I'd argue that it's not that Claude is better, but that Google has gotten worse.
I did this but have (partly) reverted. I don't always want to read a wall of text that an AI regurgitates for search. The google AI snippet (1 short para) does seem better than the typical ChatGPT response.
I don't know why this sentiment isn't more common. LLMs are basically two things: 1. chatbots 2. automation for the process of googling something and copy-pasting the first result. The only people I know who use it for more than those two things ask them to perform tasks they can't do reliably, don't check the output, and then they're just wrong most of the time. If they had just used it as slightly different google search they'd have been fine.
Search engines without ads exist.
Try noai.duckduckgo.com. Decent search results, actual sources, no risk of hallucination, no extreme energy cost.
Kagi is an even better option, IME.
In claude code, there's a built-in skill `/insights` which gives you a report on how you've been using claude code and where you could improve.
Is it any good?
No, it’s superficial slop
Speaking as a big proponent of Claude code in general, which I find to be revolutionary and useful - there is no value in that report. To be honest, the people who I know who like that report are the ones who are getting sycophantically gaslit by the models more than they should.
agreed, but IMO thats been true for most off-the-shelf skills I've seen.

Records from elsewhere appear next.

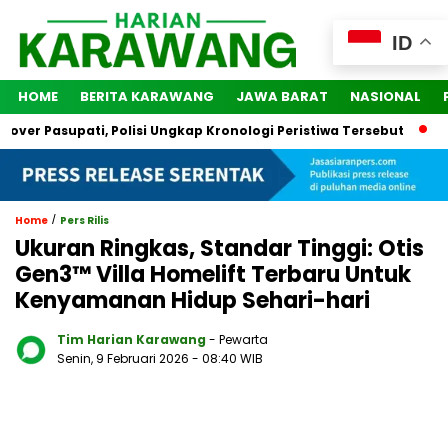
ID
HOME
BERITA KARAWANG
JAWA BARAT
NASIONAL
 Pasupati, Polisi Ungkap Kronologi Peristiwa Tersebut
2 Ora
/
Home
Pers Rilis
Ukuran Ringkas, Standar Tinggi: Otis
Gen3™ Villa Homelift Terbaru Untuk
Kenyamanan Hidup Sehari-hari
Tim Harian Karawang
- Pewarta
Senin, 9 Februari 2026
- 08:40 WIB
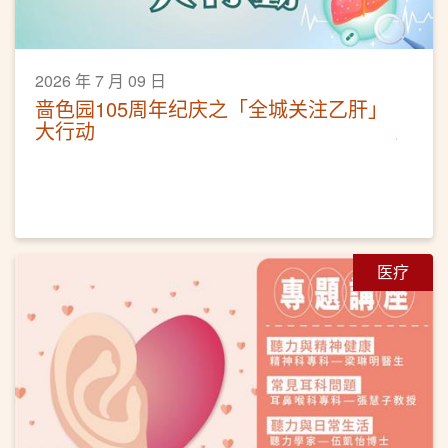
2026 年 7 月 09 日
啬色园105周年纪庆之「全城关注乙肝」
大行动
医疗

Instead I built my own "/meta" skill to improve my workflows, which I can use in targeted ways across my projects
> which I find to be revolutionary and useful - there is no value in that report
:) I went through some Claude documentation that apparently came with my job's paid subscription.
Besides some vague description of how to use the API, it was just fluff. For example there were exactly zero hints on how to do your prompts.

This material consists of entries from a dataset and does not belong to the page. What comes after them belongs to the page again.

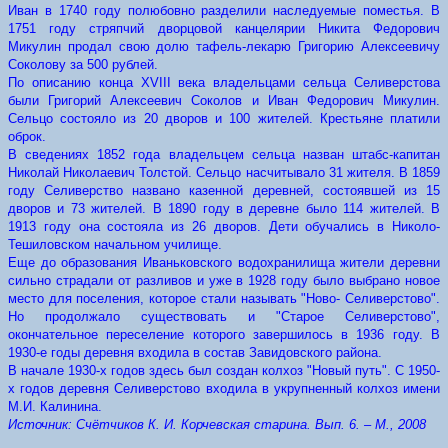
Иван в 1740 году полюбовно разделили наследуемые поместья. В
1751 году стряпчий дворцовой канцелярии Никита Федорович
Микулин продал свою долю тафель-лекарю Григорию Алексеевичу
Соколову за 500 рублей.
По описанию конца XVIII века владельцами сельца Селиверстова
были Григорий Алексеевич Соколов и Иван Федорович Микулин.
Сельцо состояло из 20 дворов и 100 жителей. Крестьяне платили
оброк.
В сведениях 1852 года владельцем сельца назван штабс-капитан
Николай Николаевич Толстой. Сельцо насчитывало 31 жителя. В 1859
году Селиверство названо казенной деревней, состоявшей из 15
дворов и 73 жителей. В 1890 году в деревне было 114 жителей. В
1913 году она состояла из 26 дворов. Дети обучались в Николо-
Тешиловском начальном училище.
Еще до образования Иваньковского водохранилища жители деревни
сильно страдали от разливов и уже в 1928 году было выбрано новое
место для поселения, которое стали называть "Ново- Селиверстово".
Но продолжало существовать и "Старое Селиверстово",
окончательное переселение которого завершилось в 1936 году. В
1930-е годы деревня входила в состав Завидовского района.
В начале 1930-х годов здесь был создан колхоз "Новый путь". С 1950-
х годов деревня Селиверстово входила в укрупненный колхоз имени
М.И. Калинина.
Источник: Счётчиков К. И. Корчевская старина. Вып. 6. – М., 2008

How people prompt and the output that ensues is valuable data. So they would probably want variety as a free live experiment.
So a paid product that comes with no documentation, basically.
I've integrated AI into my daily life by installing the Gemini voice app onto my phone, which I typically may use once a week, and adding Gemini and Claude bookmarks to my browser which I use all the time - but mostly Gemini since free usage is effectively unlimited.
That's all the integration I need. I don't need OpenClaw running 24x7 trying to hack it's way into my gmail.
It seems said "Your way to use Claude is wrong somehow, you should improve the way to use AI", instead of "Our tools have some wrong aspects and we will do our best to improve them".
It's actually quite normal to try to acquire skill at using tools. It's very normal for toolmakers to share insights and expertise in how best to use the tools they sell.
I think there's a germ of a good idea here, but really this needs to be data that is presented in a way that encourages human thought and interpretation and not something claude predigests and interprets _for_ you. I found the whole tone as it's executed incredibly off-putting and cringe inducing.
Interesting, I am not able to see it, and I have memory enabled.
For most people, I guess it will say you need to take an English grammer course and draft your own email.
> you need to take an English grammer course
And a spolling one too.
Why would a product talk its users out of using it?
Remember that time grok told people not to use it for second opinions on their medical records? ...on second thought that might be an exception that proves the rule.
This reads very promotional, like an ad.
This looks like mindless data tourism to me. I don't see much distinction between this and something like Spotify's annual "wrapped" feature. The information theoretical equivalent of junk food.